Copy the lines from the one containing "Uit voorraad" through the one containing "tijdens het schuren.", reproducing each line without any change.

# Collected data
__________

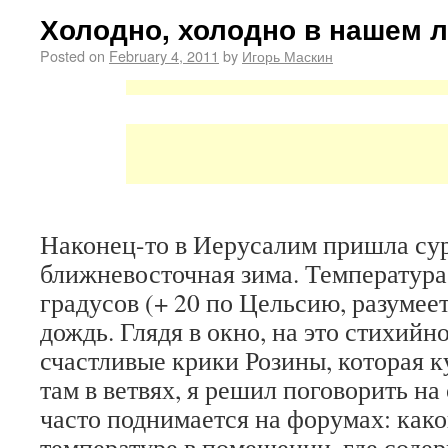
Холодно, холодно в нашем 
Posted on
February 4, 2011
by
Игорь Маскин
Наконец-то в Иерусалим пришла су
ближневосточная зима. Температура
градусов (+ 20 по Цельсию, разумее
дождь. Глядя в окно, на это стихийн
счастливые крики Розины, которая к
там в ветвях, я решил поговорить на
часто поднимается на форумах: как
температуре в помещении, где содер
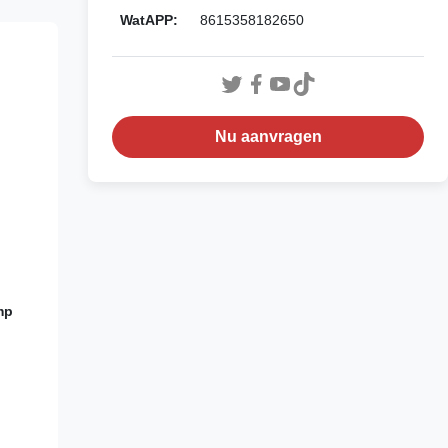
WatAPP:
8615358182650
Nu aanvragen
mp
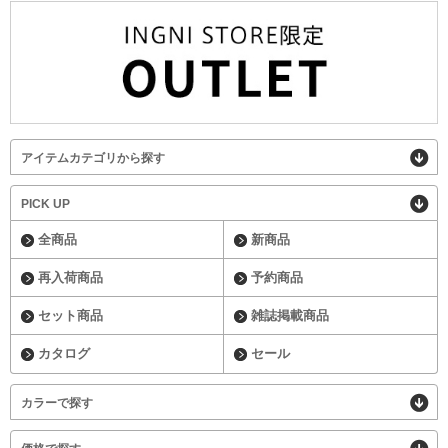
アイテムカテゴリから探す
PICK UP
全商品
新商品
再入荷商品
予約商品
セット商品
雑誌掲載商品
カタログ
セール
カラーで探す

__________

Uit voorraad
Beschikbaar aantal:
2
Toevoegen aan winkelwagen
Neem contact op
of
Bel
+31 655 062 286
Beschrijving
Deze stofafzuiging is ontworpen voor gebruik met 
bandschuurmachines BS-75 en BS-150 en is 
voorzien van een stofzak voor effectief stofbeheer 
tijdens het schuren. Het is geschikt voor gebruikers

__________

# RESPONSE AREA
Uit voorraad
Beschikbaar aantal:
2
Toevoegen aan winkelwagen
Neem contact op
of
Bel
+31 655 062 286
Beschrijving
Deze stofafzuiging is ontworpen voor gebruik met 
bandschuurmachines BS-75 en BS-150 en is 
voorzien van een stofzak voor effectief stofbeheer 
tijdens het schuren. Het is geschikt voor gebruikers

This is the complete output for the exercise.